Source Parameters and Seismogenic Fault Model of the 2024 Mw 7.0 Wushi (Xinjiang, China) Earthquake Revealed by InSAR Observations

Abstract

On January 23, 2024, an M_w 7.0 earthquake struck Wushi County, Xinjiang. This study used Sentinel-1A data to obtain the co-seismic deformation field utilising the InSAR technique in the Wushi area. An earthquake uniform slip model was determined using a Bayesian algorithm. The earthquake fault slip distribution was inverted using the steepest descent method (SDM), and the seismic impact on neighbouring faults was evaluated using the Coulomb instability criteria.
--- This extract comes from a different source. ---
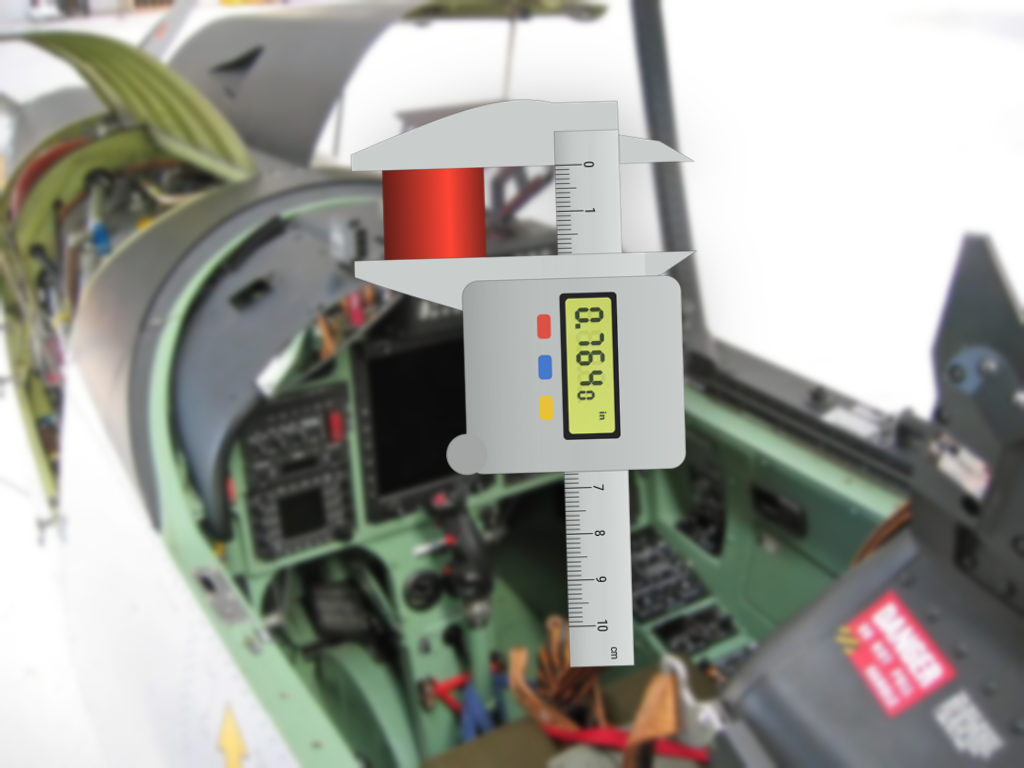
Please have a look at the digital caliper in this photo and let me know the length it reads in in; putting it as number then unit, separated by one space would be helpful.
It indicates 0.7640 in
The maximum displacement was approximately 76 cm in line of sight (LOS) direction as observed using ascending Interferometric Synthetic Aperture Radar (InSAR) data. The fault is responsible for earthquake trends towards the northwest, with a dip angle of approximately 62.8°, strike of approximately 229°, and slip angle of approximately 49.8°, and it displays a compressive and sinistral strike-slip motion. The fault parameters and spatial position were aligned with the Maidan Fault at the southern margin of the Tianshan Mountains. Coulomb stress analysis revealed that regions such as the Kuokesale Fault Zone, the Dashixia Fault Zone, the Tuoshengan Fault (northwest of the epicentre), the Piqiang North Fault Zone, and the Wensu North Fault Zone situated in the southeast of the epicentre experienced stress accumulation and warranted attention. The co-seismic deformation field of the two strong aftershocks indicates a southeast-trending reverse fault located in the middle of the basin. This fault, influenced by the continuous compressive movement of the Maidan Fault, predominantly exhibited reverse movement during an earthquake. The seismic activity in the Wushi earthquake sequence indicates crustal shortening in the southern Tianshan region facilitated by the absorption of compression from the frontal compressional thrust belt and high-angle reverse faults in the orogenic belt.